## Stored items

Start of Block

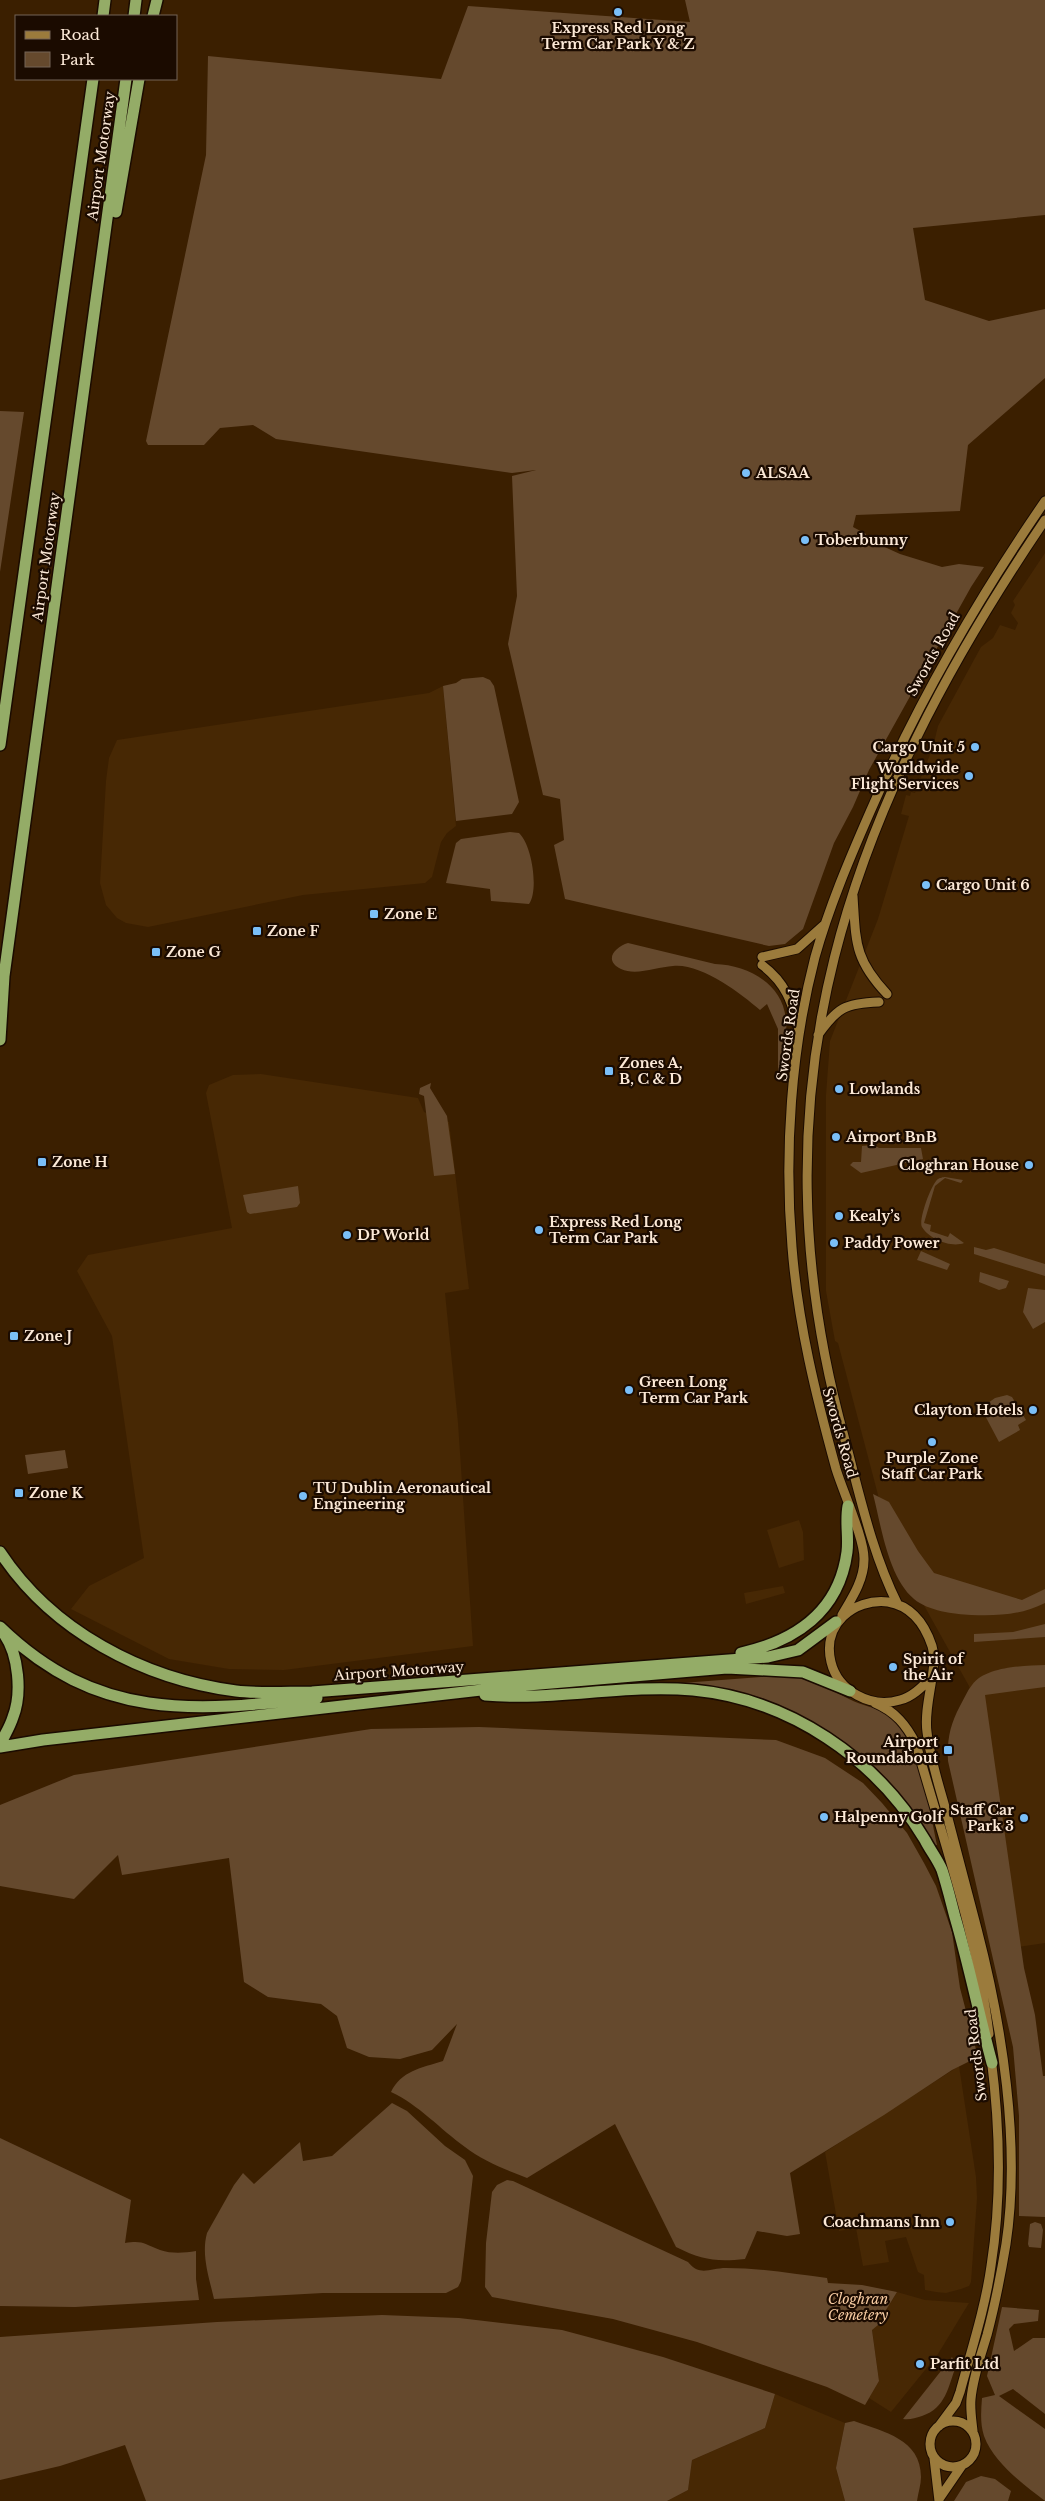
<svg xmlns="http://www.w3.org/2000/svg" width="1045" height="2501" viewBox="0 0 1045 2501" font-family="'Libre Baskerville',serif">
<style>
.built{fill:#472804}
.green{fill:#65492d}
.lines{fill:none;stroke-linecap:round;stroke-linejoin:round}
.secondary-casing{stroke:#1b0b00;stroke-width:11}
.motorway-casing{stroke:#1b0b00;stroke-width:14}
.secondary{stroke:#9b7b3c;stroke-width:9}
.motorway{stroke:#94ac67;stroke-width:11}
.poi-dot{fill:#7abff8;stroke:#1b0b00;stroke-width:2}
.labels{text-anchor:middle;dominant-baseline:central;stroke-width:4.5;stroke-linejoin:round;paint-order:stroke}
.poi-label{font-size:14px;font-weight:bold;fill:#fce9d7;stroke:#1b0b00;text-anchor:start}
.street-label{font-size:14px;fill:#fce9d7;stroke:#1b0b00}
.park-label{font-size:14px;font-style:italic;fill:#f7cba1;stroke:#1b0b00}
</style>
<rect width="100%" height="100%" fill="#3b1f00"/>
<!-- built -->
<path class="built" d="M 1045,553 L 1045,1943 L 1018,1947 L 999,1862 L 969,1686 L 892,1548 L 838,1343 L 835,1341 L 826,1291 L 826,1095 L 830,1041 L 878,919 L 909,816 L 901,814 L 906,795 L 910,796 L 911,792 L 915,793 L 933,747 L 938,726 L 981,647 L 993,638 L 1000,625 L 1015,630 L 1018,623 L 1011,613 L 1015,605 L 1013,601 Z
M 443,686 L 456,826 L 447,833 L 441,842 L 432,877 L 425,883 L 303,895 L 148,927 L 126,923 L 117,918 L 106,905 L 100,883 L 106,781 L 109,758 L 117,740 L 429,693 Z
M 261,1074 L 418,1098 L 424,1112 L 449,1122 L 469,1289 L 445,1293 L 458,1423 L 473,1646 L 284,1670 L 229,1669 L 169,1659 L 71,1609 L 89,1586 L 144,1558 L 112,1336 L 77,1271 L 88,1255 L 232,1228 L 206,1093 L 209,1085 L 233,1075 Z
M 799,1520 L 803,1532 L 804,1560 L 779,1568 L 767,1530 Z
M 783,1586 L 785,1593 L 746,1604 L 744,1593 Z
M 959,2066 L 976,2177 L 977,2198 L 971,2282 L 969,2286 L 961,2289 L 946,2293 L 936,2292 L 925,2290 L 924,2275 L 918,2272 L 906,2237 L 885,2241 L 889,2262 L 863,2266 L 856,2228 L 839,2231 L 825,2152 Z
M 897,2292 L 925,2300 L 969,2303 L 938,2354 L 891,2412 L 869,2398 L 879,2381 L 872,2329 L 880,2315 L 886,2310 Z
M 775,2394 L 845,2423 L 836,2468 L 845,2501 L 667,2501 L 688,2490 L 692,2460 L 765,2428 Z"/>
<!-- green -->
<path class="green" d="M 685,0 L 1045,0 L 1045,215 L 913,228 L 925,300 L 989,321 L 1045,309 L 1045,378 L 968,445 L 960,511 L 856,515 L 853,527 L 866,534 L 867,539 L 900,554 L 942,567 L 959,564 L 984,567 L 971,587 L 869,770 L 853,807 L 834,843 L 803,929 L 785,944 L 769,946 L 565,899 L 554,845 L 564,840 L 560,799 L 543,795 L 508,644 L 517,596 L 512,476 L 536,470 L 512,473 L 276,439 L 253,425 L 220,428 L 204,445 L 148,445 L 146,441 L 206,155 L 208,56 L 441,79 L 468,6 L 690,22 Z
M 0,411 L 24,412 L 0,572 Z
M 483,677 L 490,680 L 494,686 L 519,802 L 512,814 L 456,821 L 443,686 L 456,683 L 462,679 Z
M 510,832 L 519,833 C 532,845 539,890 529,904 L 491,901 L 490,889 L 446,883 L 456,843 L 461,839 Z
M 628,943 L 715,964 C 748,965 784,984 786,1021 C 788,1040 780,1063 778,1082 L 778,1029 L 767,1004 L 760,1010 C 740,993 701,963 673,966 C 657,967 636,976 621,969 C 603,960 615,947 628,943 Z
M 431,1083 L 430,1088 L 447,1116 L 455,1174 L 434,1176 L 424,1096 L 419,1094 L 420,1088 Z
M 874,1145 L 879,1148 L 921,1148 L 923,1159 L 861,1173 L 850,1165 L 853,1162 L 861,1162 L 862,1146 Z
M 945,1177 L 963,1180 L 961,1183 L 945,1178 L 935,1186 L 924,1223 L 931,1225 L 930,1231 L 948,1237 L 950,1233 L 964,1243 C 951,1248 929,1239 922,1227 C 918,1221 931,1184 938,1179 C 939,1178 944,1177 945,1177 Z
M 298,1186 L 300,1203 L 297,1207 L 250,1214 L 247,1212 L 243,1195 Z
M 974,1247 L 986,1250 L 994,1248 L 1045,1264 L 1045,1276 L 974,1254 Z
M 921,1251 L 950,1264 L 947,1270 L 917,1260 Z
M 980,1272 L 1009,1281 L 1006,1288 L 999,1290 L 979,1282 Z
M 1028,1288 L 1045,1290 L 1045,1322 L 1033,1329 L 1023,1312 Z
M 1007,1395 L 1012,1397 L 1026,1420 L 1018,1425 L 1020,1430 L 999,1442 L 981,1408 L 995,1398 Z
M 65,1450 L 68,1468 L 28,1474 L 25,1455 Z
M 873,1494 L 889,1502 L 918,1551 L 934,1573 L 1022,1600 L 1045,1589 L 1045,1603 C 1021,1615 998,1616 971,1615 C 954,1614 928,1611 914,1599 C 888,1577 881,1525 873,1494 Z
M 1045,1624 L 1045,1637 L 974,1642 L 974,1634 L 1013,1632 Z
M 1045,1665 L 1045,1687 L 985,1695 L 1024,1968 L 1035,2015 L 1043,2076 L 1045,2076 L 1045,2217 L 1019,2216 L 1019,2116 L 1013,2047 L 948,1761 C 947,1739 950,1725 960,1706 C 964,1699 967,1691 972,1685 C 986,1666 1024,1666 1045,1665 Z
M 786,1675 C 810,1677 828,1688 849,1699 C 861,1706 878,1707 888,1715 C 922,1741 928,1805 937,1845 L 935,1845 L 915,1815 L 810,1723 L 683,1687 L 682,1683 Z
M 479,1727 L 776,1740 L 825,1758 L 863,1783 L 882,1803 L 907,1833 L 924,1863 L 936,1886 L 952,1932 L 960,1988 L 978,2057 L 952,2070 L 884,2115 L 790,2173 L 800,2234 L 787,2236 L 757,2231 L 745,2259 C 716,2262 702,2260 676,2247 L 615,2124 L 527,2178 C 506,2170 483,2161 465,2147 C 440,2129 419,2105 391,2092 C 401,2071 421,2068 443,2061 L 457,2024 L 432,2050 L 400,2059 L 369,2057 L 347,2048 L 337,2016 L 321,2004 L 268,1997 L 244,1982 L 229,1858 L 122,1875 L 118,1855 L 74,1899 L 0,1886 L 0,1805 L 74,1775 L 371,1729 Z
M 392,2103 L 407,2111 L 445,2146 L 465,2160 L 473,2176 L 461,2281 L 458,2287 L 446,2293 L 323,2293 L 214,2299 C 209,2277 201,2255 207,2233 L 234,2185 L 243,2173 L 254,2184 L 300,2142 L 303,2161 L 332,2156 Z
M 0,2138 L 131,2200 L 125,2243 C 143,2240 144,2244 160,2250 C 172,2254 184,2253 196,2251 L 196,2279 L 199,2300 L 75,2307 L 0,2306 Z
M 507,2180 L 513,2181 L 688,2262 C 700,2277 710,2268 726,2268 C 761,2268 794,2274 827,2278 L 828,2283 L 862,2285 L 897,2292 L 886,2310 L 880,2315 L 878,2325 L 872,2330 L 879,2381 L 865,2405 L 827,2387 L 697,2342 L 613,2319 L 492,2297 L 485,2287 L 486,2243 L 492,2192 L 497,2185 Z
M 1035,2222 L 1041,2224 L 1043,2230 L 1041,2248 L 1029,2247 L 1028,2244 L 1030,2224 Z
M 1002,2307 L 1039,2310 L 1038,2321 L 1014,2324 L 1009,2329 L 1014,2351 L 1033,2338 L 1045,2338 L 1045,2414 L 1013,2389 L 999,2396 L 1045,2429 L 1045,2501 C 1023,2484 994,2463 984,2436 C 980,2424 981,2411 982,2398 L 995,2395 L 987,2376 Z
M 382,2315 L 459,2318 L 562,2330 L 663,2357 L 775,2394 L 765,2428 L 692,2460 L 688,2490 L 667,2501 L 146,2501 L 125,2445 L 60,2466 L 0,2480 L 0,2337 L 217,2322 Z
M 952,2357 L 956,2366 C 948,2387 946,2408 922,2416 C 915,2418 910,2420 903,2419 Z
M 854,2421 C 884,2432 921,2439 921,2477 C 921,2485 918,2493 917,2501 L 845,2501 L 836,2468 L 845,2423 Z
M 981,2476 L 995,2479 L 1011,2491 L 1008,2501 L 954,2501 L 966,2482 Z"/>
<g class="lines">
<!-- secondary casing -->
<g class="secondary-casing">
<path id="secondary" d="M 853,896 C 856,942 854,959 887,994
M 762,957 L 797,949 L 825,924
M 762,965 C 786,983 792,1002 799,1030
M 818,1035 C 837,1008 845,1003 879,1002
M 898,1605 C 872,1553 860,1496 845,1440 C 747,1089 848,811 1045,520
M 842,1615 C 852,1598 864,1580 864,1560 C 865,1540 843,1492 836,1469 C 816,1396 798,1324 792,1247 C 784,1153 791,1049 815,957 C 829,907 849,860 870,812 C 918,702 977,600 1045,501
M 931,1678 C 921,1688 912,1697 900,1700 C 871,1709 838,1691 831,1662 C 822,1625 853,1598 888,1602 C 912,1606 925,1625 932,1646 C 939,1668 923,1704 927,1732 C 930,1758 938,1782 945,1807 C 956,1848 966,1888 977,1929 C 1002,2025 1021,2145 1006,2244 C 1001,2274 995,2305 987,2335 C 981,2355 973,2377 971,2399 C 970,2410 972,2421 973,2431
M 875,1703 C 896,1712 906,1725 916,1744 C 943,1840 977,1935 989,2034
M930 2444a23 23 0 1 1 46 0a23 23 0 1 1-46 0Z
M 939,2426 L 956,2403 L 960,2392 C 971,2351 985,2309 991,2266 C 1002,2197 1000,2127 991,2057
M 934,2458 L 939,2501
M 939,2499 L 961,2467"/>
</g>
<!-- motorway casing -->
<g class="motorway-casing">
<path id="motorway" d="M 103,16 L 105,0
M 134,16 L 136,0
M 153,16 L 157,0
M 116,212 L 139,79
M 0,745 L 93,79
M 0,1040 L 4,976 L 126,79
M 0,1552 C 52,1631 143,1679 236,1691 C 261,1694 287,1692 312,1692 L 768,1657 L 798,1650 L 836,1622
M 0,1627 C 97,1721 193,1712 317,1698
M 741,1653 C 795,1641 839,1612 847,1552 C 849,1537 845,1522 848,1506
M 485,1695 C 554,1701 624,1684 693,1690 C 789,1699 876,1758 925,1840 C 930,1850 938,1860 942,1870 C 947,1885 951,1902 955,1917 C 969,1965 979,2015 992,2063
M 0,1745 C 4,1736 10,1727 13,1717 C 22,1694 19,1655 4,1634
M 0,1747 L 43,1740 L 516,1686 L 727,1668 L 803,1672 L 850,1691"/>
</g>
<!-- secondary -->
<use href="#secondary" class="secondary"/>
<!-- motorway -->
<use href="#motorway" class="motorway"/>
</g>
<!-- markers -->
<g class="poi-dot">
<circle cx="618" cy="12" r="5"/>
<circle cx="746" cy="473" r="5"/>
<circle cx="805" cy="540" r="5"/>
<circle cx="975" cy="747" r="5"/>
<circle cx="969" cy="776" r="5"/>
<circle cx="926" cy="885" r="5"/>
<rect x="369" y="909" width="10" height="10" rx="2.5"/>
<rect x="252" y="926" width="10" height="10" rx="2.5"/>
<rect x="151" y="947" width="10" height="10" rx="2.5"/>
<rect x="604" y="1066" width="10" height="10" rx="2.5"/>
<circle cx="839" cy="1089" r="5"/>
<circle cx="836" cy="1137" r="5"/>
<rect x="37" y="1157" width="10" height="10" rx="2.5"/>
<circle cx="1029" cy="1165" r="5"/>
<circle cx="839" cy="1216" r="5"/>
<circle cx="539" cy="1230" r="5"/>
<circle cx="347" cy="1235" r="5"/>
<circle cx="834" cy="1243" r="5"/>
<rect x="9" y="1331" width="10" height="10" rx="2.5"/>
<circle cx="629" cy="1390" r="5"/>
<circle cx="1033" cy="1410" r="5"/>
<circle cx="932" cy="1442" r="5"/>
<rect x="14" y="1488" width="10" height="10" rx="2.5"/>
<circle cx="303" cy="1496" r="5"/>
<circle cx="893" cy="1667" r="5"/>
<rect x="943" y="1745" width="10" height="10" rx="2.5"/>
<circle cx="824" cy="1817" r="5"/>
<circle cx="1024" cy="1818" r="5"/>
<circle cx="950" cy="2222" r="5"/>
<circle cx="920" cy="2364" r="5"/>
</g>
<g class="labels">
<!-- poi labels -->
<g class="poi-label">
<text x="618" y="28" text-anchor="middle">Express Red Long<tspan x="618" dy="16">Term Car Park Y &amp; Z</tspan></text>
<text x="756" y="473">ALSAA</text>
<text x="815" y="540">Toberbunny</text>
<text x="965" y="747" text-anchor="end">Cargo Unit 5</text>
<text x="959" y="768" text-anchor="end">Worldwide<tspan x="959" dy="16">Flight Services</tspan></text>
<text x="936" y="885">Cargo Unit 6</text>
<text x="384" y="914">Zone E</text>
<text x="267" y="931">Zone F</text>
<text x="166" y="952">Zone G</text>
<text x="619" y="1063">Zones A,<tspan x="619" dy="16">B, C &amp; D</tspan></text>
<text x="849" y="1089">Lowlands</text>
<text x="846" y="1137">Airport BnB</text>
<text x="52" y="1162">Zone H</text>
<text x="1019" y="1165" text-anchor="end">Cloghran House</text>
<text x="849" y="1216">Kealy’s</text>
<text x="549" y="1222">Express Red Long<tspan x="549" dy="16">Term Car Park</tspan></text>
<text x="357" y="1235">DP World</text>
<text x="844" y="1243">Paddy Power</text>
<text x="24" y="1336">Zone J</text>
<text x="639" y="1382">Green Long<tspan x="639" dy="16">Term Car Park</tspan></text>
<text x="1023" y="1410" text-anchor="end">Clayton Hotels</text>
<text x="932" y="1458" text-anchor="middle">Purple Zone<tspan x="932" dy="16">Staff Car Park</tspan></text>
<text x="313" y="1488">TU Dublin Aeronautical<tspan x="313" dy="16">Engineering</tspan></text>
<text x="29" y="1493">Zone K</text>
<text x="903" y="1659">Spirit of<tspan x="903" dy="16">the Air</tspan></text>
<text x="938" y="1742" text-anchor="end">Airport<tspan x="938" dy="16">Roundabout</tspan></text>
<text x="1014" y="1810" text-anchor="end">Staff Car<tspan x="1014" dy="16">Park 3</tspan></text>
<text x="834" y="1817">Halpenny Golf</text>
<text x="940" y="2222" text-anchor="end">Coachmans Inn</text>
<text x="930" y="2364">Parfit Ltd</text>
</g>
<!-- street labels -->
<g class="street-label">
<text transform="translate(101 156) rotate(-82)">Airport Motorway</text>
<text transform="translate(46 557) rotate(-82)">Airport Motorway</text>
<text transform="translate(933 654) rotate(-61)">Swords Road</text>
<text transform="translate(788 1035) rotate(-82)">Swords Road</text>
<text transform="translate(840 1433) rotate(74)">Swords Road</text>
<text transform="translate(399 1671) rotate(-4)">Airport Motorway</text>
<text transform="translate(976 2055) rotate(-97)">Swords Road</text>
</g>
<!-- park labels -->
<g class="park-label">
<text x="858" y="2299">Cloghran<tspan x="858" dy="16">Cemetery</tspan></text>
</g>
</g>
<!-- legend -->
<rect x="15" y="15" width="162" height="65" fill="#1b0b00" stroke="#756456"/>
<rect x="25" y="31" width="25" height="8" fill="#9b7b3c" stroke="#756456"/>
<text x="60" y="40" font-size="15" fill="#fce9d7">Road</text>
<rect x="25" y="52" width="25" height="15" fill="#65492d" stroke="#756456"/>
<text x="60" y="65" font-size="15" fill="#fce9d7">Park</text>
</svg>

End of Block

## INSTRUCTIONS FOR THE TASK
Gather from the entries above all lines that include the string "Term".

## RESULT OF THE EXERCISE
<text x="618" y="28" text-anchor="middle">Express Red Long<tspan x="618" dy="16">Term Car Park Y &amp; Z</tspan></text>
<text x="549" y="1222">Express Red Long<tspan x="549" dy="16">Term Car Park</tspan></text>
<text x="639" y="1382">Green Long<tspan x="639" dy="16">Term Car Park</tspan></text>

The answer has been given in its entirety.